We thank the reviewer for the comment. We plan on extensively revising our manuscript with a larger evaluation dataset (10K) and more extensive benchmarking and will be withdrawing our submission as a result. We take to heart the reviewer's feedback on the clarity and flow of the manuscript and will be revising the paper accordingly. We'd also like to address a few points raised by the reviewer for clarification.
- Questions 1 and 3 raised by the reviewer both concern the training dataset.
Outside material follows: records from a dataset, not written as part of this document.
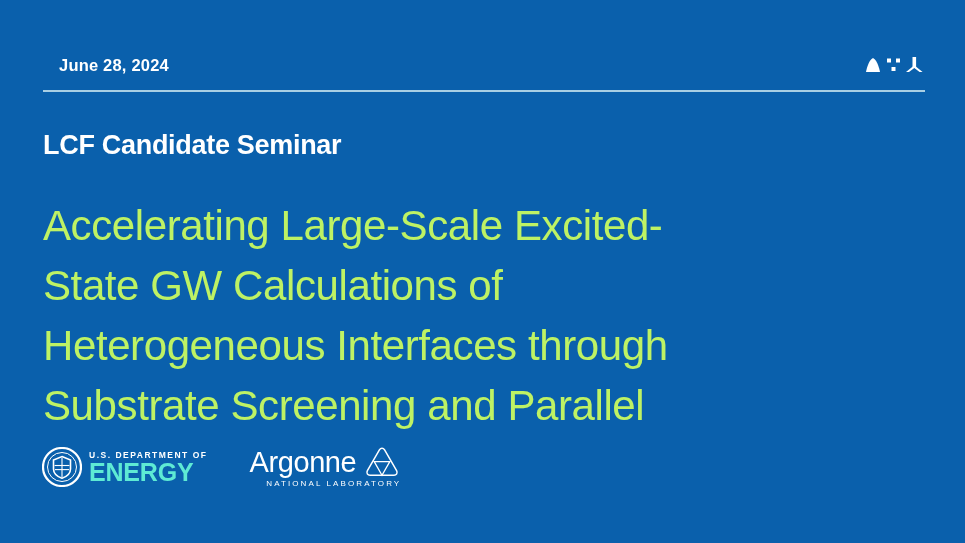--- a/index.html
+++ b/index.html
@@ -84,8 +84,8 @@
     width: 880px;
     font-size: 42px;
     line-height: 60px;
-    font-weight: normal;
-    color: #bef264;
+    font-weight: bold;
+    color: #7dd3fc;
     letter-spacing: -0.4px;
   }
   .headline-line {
We'd like to clarify that the training dataset is not part of the released video-csr evaluation dataset and was included for completeness in describing our end-to-end SimCSR model. Nevertheless, to address the reviewer's question directly, it was not possible to secure enough human annotators to annotate each training video from scratch as there were 200K video clips in the train dataset. As a result, metadata information from videos was used to generate a large training dataset similar to techniques employed by contemporary works such as VAST-27M. As per prompt engineering being a source of bias in the training dataset, we sampled multiple captions/summaries for each prompt (i.e. each video clip) to hopefully reduce the bias in the model generated caption/summary. However, the paper was indeed lacking in a quantitative analysis of the bias in the model generated responses and we'll be working to improve upon this aspect of the work.
- Evalution of hallucination: evaluation of hallucination is indeed a relatively subjective metric. However, in the absence of tried-and-true quantifiable measures that specifically gauge model hallucination, we believe that human evaluation is the most reliable alternative. However, to provide a more unbiased evaluation of model hallucination, we intend to increase the number of samples evaluated.